Nashville shares its name with the Robert Altman masterpiece, one of the defining films of the 1970s, full of great characters like the pompous country hack Haven Hamilton, who barks, "I will not tolerate rudeness in the presence of a star! Two stars!" But fortunately, the two stars in this Nashville are both actresses who leave third-degree side-eye burns all over the scenery.

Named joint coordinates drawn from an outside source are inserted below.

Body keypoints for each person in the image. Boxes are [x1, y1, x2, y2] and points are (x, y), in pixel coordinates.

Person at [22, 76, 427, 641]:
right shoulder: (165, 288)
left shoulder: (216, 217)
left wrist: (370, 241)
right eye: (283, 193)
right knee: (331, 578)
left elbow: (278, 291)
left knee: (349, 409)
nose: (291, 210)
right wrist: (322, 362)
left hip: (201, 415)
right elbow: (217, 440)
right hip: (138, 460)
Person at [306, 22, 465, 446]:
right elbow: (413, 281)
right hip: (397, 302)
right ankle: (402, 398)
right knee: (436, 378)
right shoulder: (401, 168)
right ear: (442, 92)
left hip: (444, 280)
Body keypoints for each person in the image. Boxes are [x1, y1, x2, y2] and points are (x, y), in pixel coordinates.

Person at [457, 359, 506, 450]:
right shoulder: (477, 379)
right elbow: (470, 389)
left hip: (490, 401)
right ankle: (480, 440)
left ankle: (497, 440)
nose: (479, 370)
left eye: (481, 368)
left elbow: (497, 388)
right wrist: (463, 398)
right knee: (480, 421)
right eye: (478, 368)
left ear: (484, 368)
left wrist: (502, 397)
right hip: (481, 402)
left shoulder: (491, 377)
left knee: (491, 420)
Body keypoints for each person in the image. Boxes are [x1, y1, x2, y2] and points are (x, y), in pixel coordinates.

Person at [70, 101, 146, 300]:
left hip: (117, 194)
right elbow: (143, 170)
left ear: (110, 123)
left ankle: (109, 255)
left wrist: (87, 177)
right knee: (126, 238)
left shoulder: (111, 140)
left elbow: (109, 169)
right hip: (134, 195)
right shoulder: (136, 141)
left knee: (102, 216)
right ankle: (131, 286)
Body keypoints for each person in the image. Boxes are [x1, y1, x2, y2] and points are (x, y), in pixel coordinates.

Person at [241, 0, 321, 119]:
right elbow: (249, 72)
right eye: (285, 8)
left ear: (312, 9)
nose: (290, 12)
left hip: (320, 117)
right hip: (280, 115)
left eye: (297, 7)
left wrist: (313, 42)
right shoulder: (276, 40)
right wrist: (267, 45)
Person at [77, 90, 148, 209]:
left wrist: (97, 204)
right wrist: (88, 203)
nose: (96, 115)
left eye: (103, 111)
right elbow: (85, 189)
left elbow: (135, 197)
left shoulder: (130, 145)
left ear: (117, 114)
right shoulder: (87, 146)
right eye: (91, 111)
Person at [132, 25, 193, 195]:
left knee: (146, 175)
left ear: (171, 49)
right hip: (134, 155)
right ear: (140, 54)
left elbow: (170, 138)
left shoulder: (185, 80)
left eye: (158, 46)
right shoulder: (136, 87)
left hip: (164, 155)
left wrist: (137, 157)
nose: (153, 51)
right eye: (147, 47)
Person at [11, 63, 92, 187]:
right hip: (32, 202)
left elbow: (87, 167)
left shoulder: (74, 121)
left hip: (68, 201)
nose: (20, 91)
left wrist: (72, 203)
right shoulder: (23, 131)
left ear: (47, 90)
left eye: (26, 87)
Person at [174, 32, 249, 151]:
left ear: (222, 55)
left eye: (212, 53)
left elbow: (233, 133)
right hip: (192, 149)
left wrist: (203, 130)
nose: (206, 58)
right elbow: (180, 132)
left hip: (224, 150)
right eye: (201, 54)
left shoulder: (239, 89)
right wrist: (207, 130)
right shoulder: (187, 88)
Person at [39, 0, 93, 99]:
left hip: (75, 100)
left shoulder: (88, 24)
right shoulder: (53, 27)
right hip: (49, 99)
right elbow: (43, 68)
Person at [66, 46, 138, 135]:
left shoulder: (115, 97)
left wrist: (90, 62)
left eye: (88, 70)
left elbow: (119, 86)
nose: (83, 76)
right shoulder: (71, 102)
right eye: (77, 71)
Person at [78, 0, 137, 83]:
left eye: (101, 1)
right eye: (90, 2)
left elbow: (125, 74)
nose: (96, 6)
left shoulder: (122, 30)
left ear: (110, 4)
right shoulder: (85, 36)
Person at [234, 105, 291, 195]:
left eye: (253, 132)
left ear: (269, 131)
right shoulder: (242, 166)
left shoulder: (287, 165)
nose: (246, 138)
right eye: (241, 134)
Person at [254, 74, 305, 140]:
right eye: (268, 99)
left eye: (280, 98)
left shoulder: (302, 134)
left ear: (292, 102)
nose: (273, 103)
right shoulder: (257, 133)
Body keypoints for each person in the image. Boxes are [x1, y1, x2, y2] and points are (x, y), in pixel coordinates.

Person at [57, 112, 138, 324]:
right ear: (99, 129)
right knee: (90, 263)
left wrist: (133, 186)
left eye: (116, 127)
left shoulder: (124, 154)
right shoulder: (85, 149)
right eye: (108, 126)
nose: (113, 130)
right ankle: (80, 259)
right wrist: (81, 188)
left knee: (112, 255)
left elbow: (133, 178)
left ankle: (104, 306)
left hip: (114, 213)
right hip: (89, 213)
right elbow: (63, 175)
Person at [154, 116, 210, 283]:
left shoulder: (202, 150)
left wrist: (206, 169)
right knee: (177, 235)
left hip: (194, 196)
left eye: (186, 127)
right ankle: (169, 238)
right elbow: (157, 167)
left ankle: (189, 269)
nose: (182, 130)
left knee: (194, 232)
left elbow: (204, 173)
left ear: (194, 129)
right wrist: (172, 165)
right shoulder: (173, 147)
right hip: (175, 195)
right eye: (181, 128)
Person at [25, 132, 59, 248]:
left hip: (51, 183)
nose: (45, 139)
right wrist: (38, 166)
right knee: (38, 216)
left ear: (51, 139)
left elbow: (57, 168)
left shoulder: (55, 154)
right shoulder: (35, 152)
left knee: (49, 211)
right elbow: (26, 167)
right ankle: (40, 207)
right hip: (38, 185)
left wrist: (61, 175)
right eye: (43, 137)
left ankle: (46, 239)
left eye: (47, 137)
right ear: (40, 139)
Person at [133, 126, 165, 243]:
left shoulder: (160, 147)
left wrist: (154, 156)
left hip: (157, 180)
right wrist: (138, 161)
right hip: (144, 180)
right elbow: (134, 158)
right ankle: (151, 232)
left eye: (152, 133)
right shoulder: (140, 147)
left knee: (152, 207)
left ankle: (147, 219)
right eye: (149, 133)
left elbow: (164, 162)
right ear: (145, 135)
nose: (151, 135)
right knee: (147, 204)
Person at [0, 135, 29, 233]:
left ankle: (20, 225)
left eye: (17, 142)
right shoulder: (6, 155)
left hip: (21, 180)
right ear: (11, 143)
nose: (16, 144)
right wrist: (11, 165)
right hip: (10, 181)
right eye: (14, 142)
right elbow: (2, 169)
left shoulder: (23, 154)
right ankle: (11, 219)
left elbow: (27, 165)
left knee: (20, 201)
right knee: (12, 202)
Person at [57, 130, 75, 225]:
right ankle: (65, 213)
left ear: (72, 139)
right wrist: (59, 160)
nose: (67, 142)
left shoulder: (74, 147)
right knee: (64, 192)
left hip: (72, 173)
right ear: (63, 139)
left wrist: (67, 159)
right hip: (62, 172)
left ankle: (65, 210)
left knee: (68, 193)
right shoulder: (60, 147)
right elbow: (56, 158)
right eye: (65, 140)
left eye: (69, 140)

Panettiere, it must be said, is shockingly good. Most of America seemed to forget her existence after Heroes' fast fizzle, but if Panettiere's been keeping a low celebrity profile, maybe it's because she was plotting her bitch-brat makeover. Her Juliette is a man-stealing tramp goddess in the mode of early Tanya Tucker, with similar taste in plunging necklines – obviously, like Tucker sang, her favorite color is blood red and going down. (She also has a junkie mom she keeps hidden from the public, a theme we might visit a time or two before the season is through.)
Britton's long-suffering heroine, Rayna, is trying to make a musical comeback, fight off her scheming young rival and cope with the no-good menfolk in her life. Her husband is running for mayor of Nashville (this happens to country stars all the time), and her political power-broker daddy is the magnificently oily Boothe, who was put on Earth to make Mandy Patinkin look laid-back.
True, the story is basically Shania Twain fan fiction, except it's set in a parallel timeline where Shania kept making records long enough to become a hard-luck has-been. In a way, it's a glitzier, dishier version of Shania's reality show on the Oprah Winfrey Network, Why Not? With Shania Twain. (What do you mean you didn't watch it? Whose bed have your boots been under?) But Britton hits a lot of viewers where they live, so Nashville will attract the Friday Night Lights fans who still miss their weekly date to cry over Tami Taylor's travails.
It's easy to see why the cult of Connie Britton runs so deep: She brings dignity to every role, along with a self-righteous streak that falls an inch or two on the south side of the Sarandon-to-Streep cusp, so her characters can get irksome, especially on last year's American Horror Story, where she got horribly humiliated week after gimp-humping week.
Nashville is a lot more honest and cynical about its soapy heart. Like the Altman movie, it's a portrait of America's mythic Music City the way it looks from L.A., depicted with a mixture of fear and more than a little envy. And like the 1975 movie, Nashville doesn't bother much with the sleaze or glitter of actual country music. Now as then, the celluloid soundtrack is basically squeaky-clean folk rock. This is the "Nashville" that suits L.A.'s fantasy of country music – something purer, nobler and duller than it actually is, just as Connie Britton is L.A.'s fantasy of what a country star should be. But that's also why the show would be a snooze without Panettiere trashing it up. American fantasies need a little sleaze.
This story is from the November 8th, 2012 issue of Rolling Stone.